Another was the "Perpa" raid on August 13, 1993, in which Selma Çıtlak, Mehmet Salgın, Sabri Atılmış, Hakan Kasa, and Mehmet Akyürek were killed. Five of the eight participating policemen were initially sentenced to death, but this was reduced to three years and ten months in prison. They were all acquitted by the Supreme Court of Appeals.

== Susurluk scandal ==

Çarkın was involved in the events that led to the scandal. Specifically, he was part of the elite Police Special Operation Teams department (Özel Tim) that was responsible for assassinating businessmen suspected of financially supporting the PKK. One of these was allegedly the so-called "casino king", Ömer Lütfü Topal, assassinated in July 1996. Çarkın's associates included Ayhan Akça, Oğuz Yorulmaz, Ercan Ersoy, and the notorious Abdullah Çatlı. Three (excluding Çatlı) were detained but released on the orders of the chief of police, Mehmet Ağar, and transferred to become bodyguards for another key figure in the scandal, Sedat Bucak.

Bucak was a True Path Party deputy as well as the leader of a 20–30,000-strong armed clan.
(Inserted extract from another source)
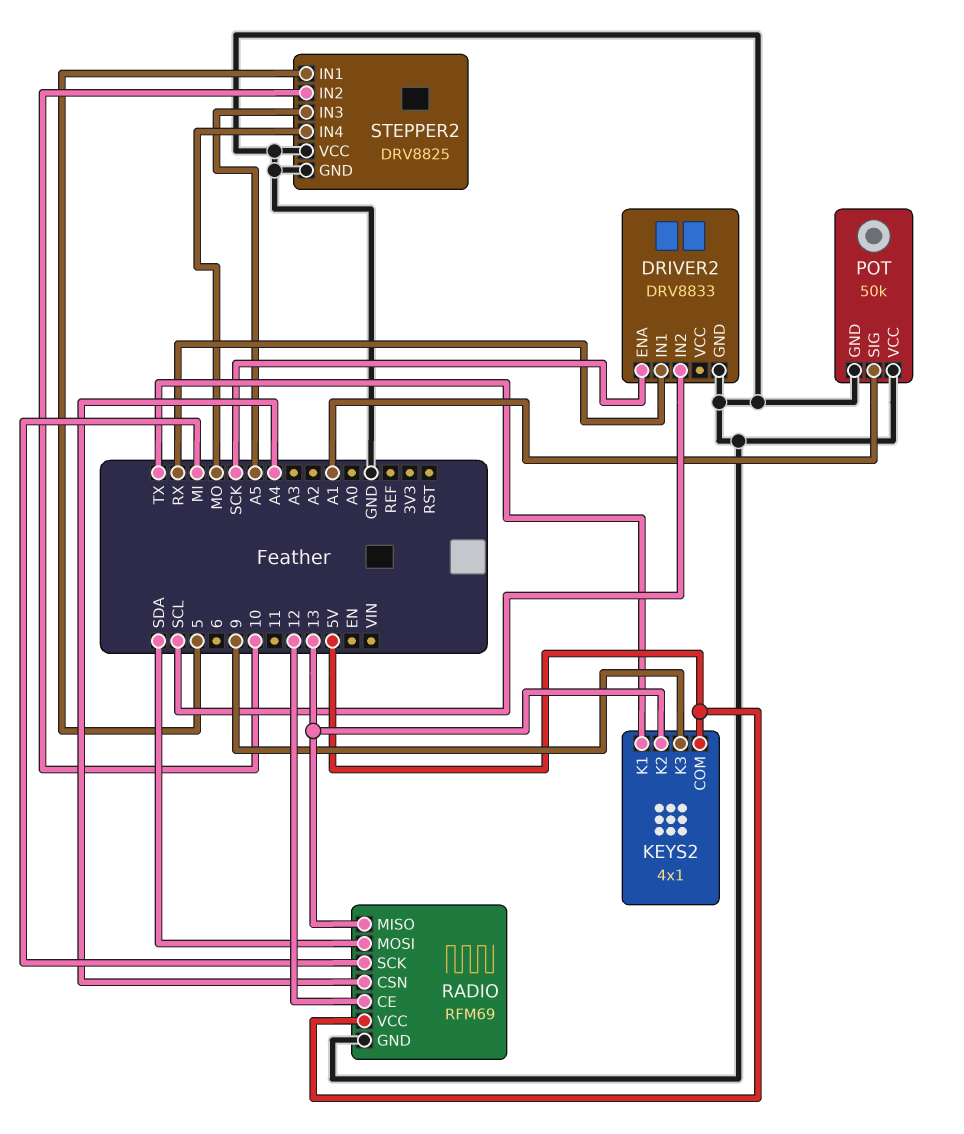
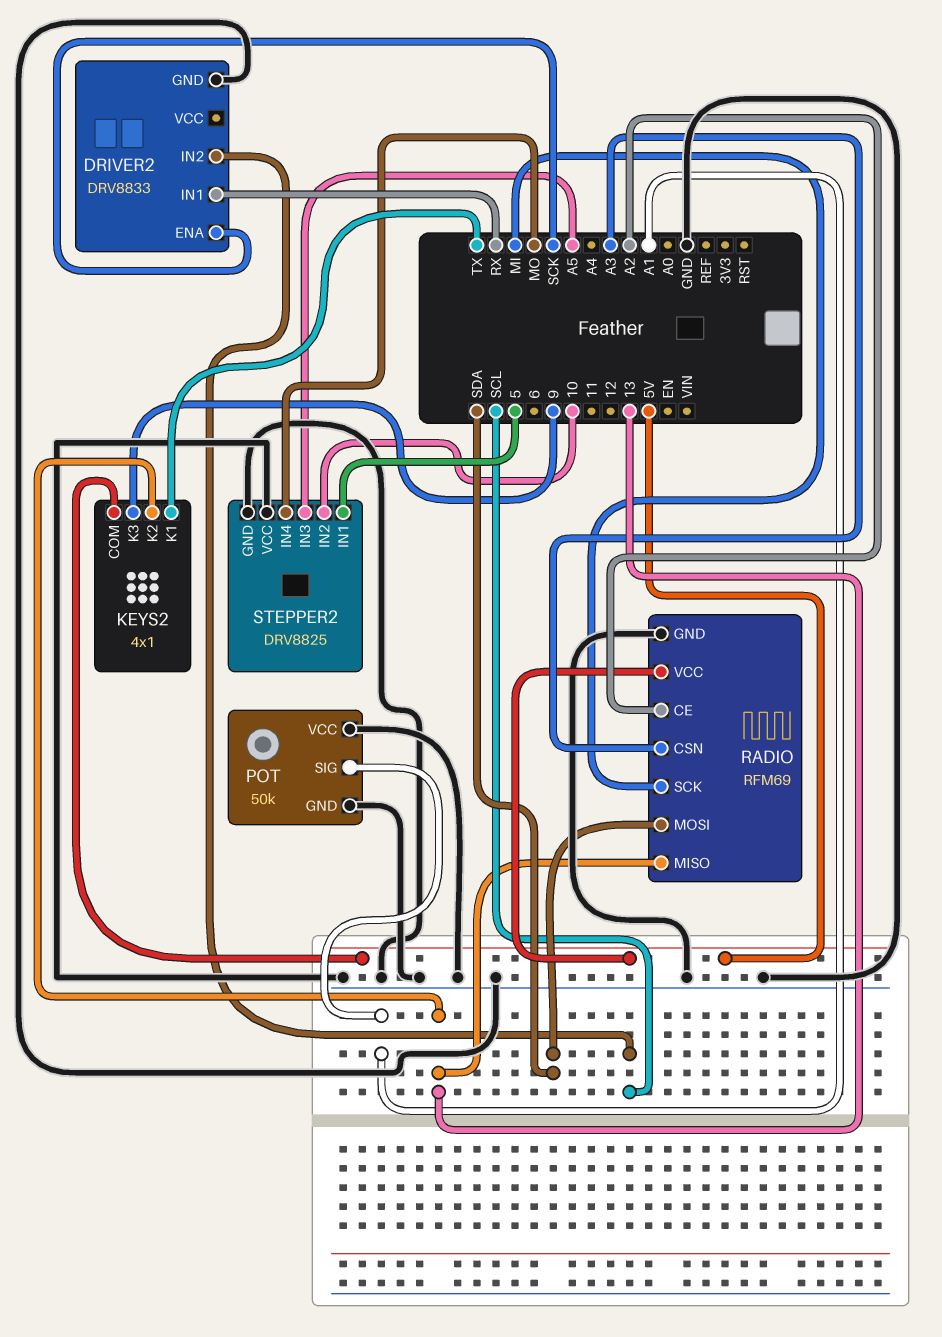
RADIO pin CE: 12 -> A2
RADIO pin CSN: A4 -> A3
He was the only survivor of the November 1996 Susurluk car crash (in which Çatlı died), thanks to his bodyguards. Since the assassinations were extrajudicial (the public did not know that the state had sanctioned them), Çarkın was tried again. He was sentenced to four years in jail; he served twenty months. Çarkın denies having taken part in the Topal assassination. He claims he has alibis; he was leading a unit of five in Kadıköy at the moment the assassination took place.

After the scandal, the Çiller-Erbakan administration was replaced by the Mesut Yılmaz administration. Çarkın alleges that deputies in the Yılmaz administration offered him a passport to enable him to flee, but he refused, since he believed he was innocent.

Çarkın began to speak out. He alleges that the state, using the clandestine Ergenekon network, colluded with militant groups such as the PKK, Dev-Sol, and Hezbollah, with the goal of profiting from the war.

==Smuggling ring==
In January 2011, Turkish police announced that, after a nine-month investigation, they had uncovered a smuggling and bribery ring operating in Istanbul that dealt mostly with smuggling cigarettes. Ayhan Çarkın was alleged to be involved in the scheme, along with others suspected of involvement in the Susurluk scandal.